Data entries:
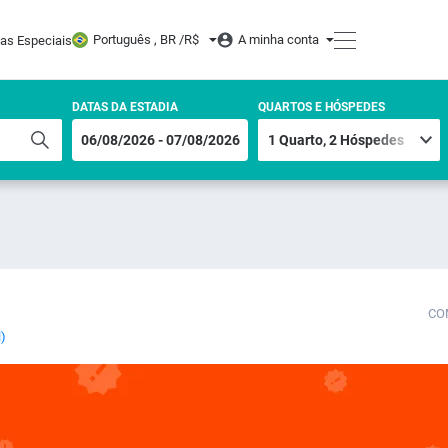
Português , BR /
R$
A minha conta
tas Especiais
DATAS DA ESTADIA
QUARTOS E HÓSPEDES
CO
l)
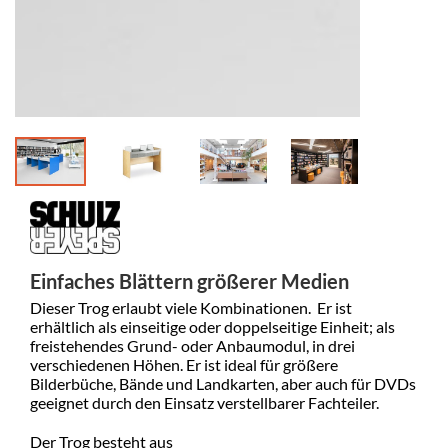
Einfaches Blättern größerer Medien
Dieser Trog erlaubt viele Kombinationen. Er ist
erhältlich als einseitige oder doppelseitige Einheit; als
freistehendes Grund- oder Anbaumodul, in drei
verschiedenen Höhen. Er ist ideal für größere
Bilderbüche, Bände und Landkarten, aber auch für DVDs
geeignet durch den Einsatz verstellbarer Fachteiler.
Der Trog besteht aus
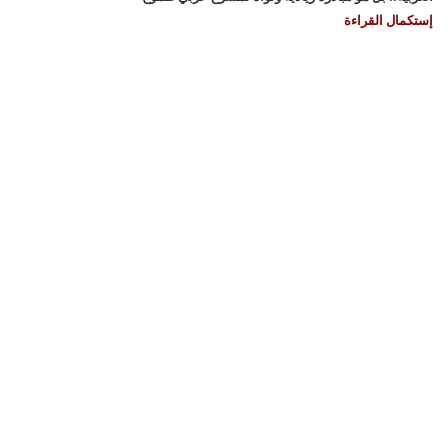
إستكمال القراءة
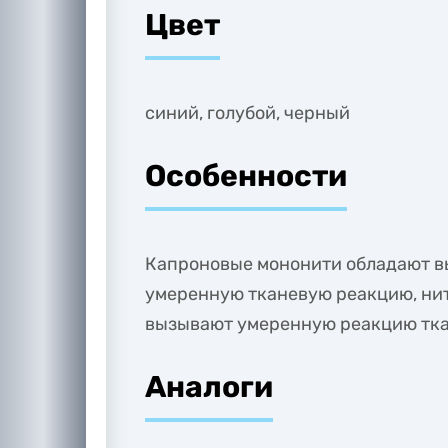
Цвет
синий, голубой, черный
Особенности
Капроновые мононити обладают в
умеренную тканевую реакцию, нит
вызывают умеренную реакцию тка
Аналоги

[What is required] Once you find the line with "Einfaches Blättern größerer Medien", restate it and every later line of the data word for word, excluding the pictures.

[Response]
Einfaches Blättern größerer Medien
Dieser Trog erlaubt viele Kombinationen. Er ist
erhältlich als einseitige oder doppelseitige Einheit; als
freistehendes Grund- oder Anbaumodul, in drei
verschiedenen Höhen. Er ist ideal für größere
Bilderbüche, Bände und Landkarten, aber auch für DVDs
geeignet durch den Einsatz verstellbarer Fachteiler.
Der Trog besteht aus
إستكمال القراءة
Цвет
синий, голубой, черный
Особенности
Капроновые мононити обладают в
умеренную тканевую реакцию, нит
вызывают умеренную реакцию тка
Аналоги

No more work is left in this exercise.